Your objective:
The listing below must be returned in full and unchanged, without the images it carries.

Given data:
=======

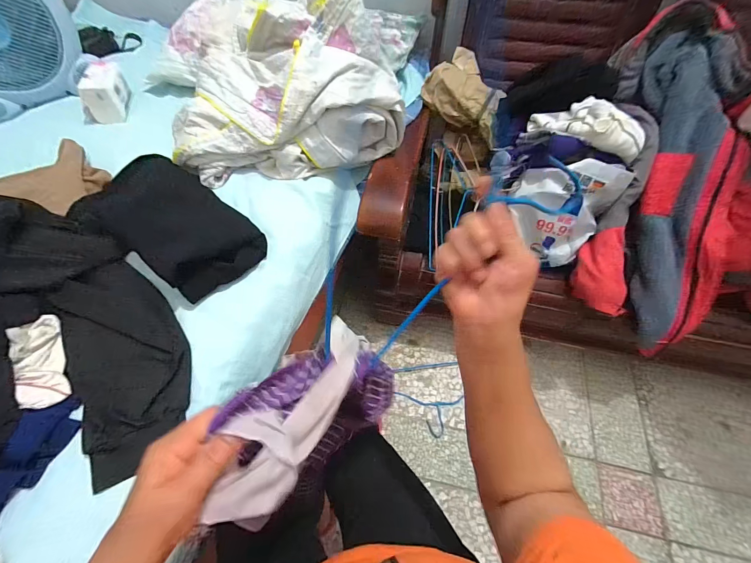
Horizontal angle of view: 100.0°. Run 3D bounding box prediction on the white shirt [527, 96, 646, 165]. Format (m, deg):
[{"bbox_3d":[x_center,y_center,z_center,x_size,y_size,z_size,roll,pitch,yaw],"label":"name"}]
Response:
[{"bbox_3d":[0.481,-0.354,0.694,0.165,0.088,0.202,-19,60,-11],"label":"white shirt"}]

=======

Response to the task:
Horizontal angle of view: 100.0°. Run 3D bounding box prediction on the white shirt [527, 96, 646, 165]. Format (m, deg):
[{"bbox_3d":[x_center,y_center,z_center,x_size,y_size,z_size,roll,pitch,yaw],"label":"name"}]
Response:
[{"bbox_3d":[0.481,-0.354,0.694,0.165,0.088,0.202,-19,60,-11],"label":"white shirt"}]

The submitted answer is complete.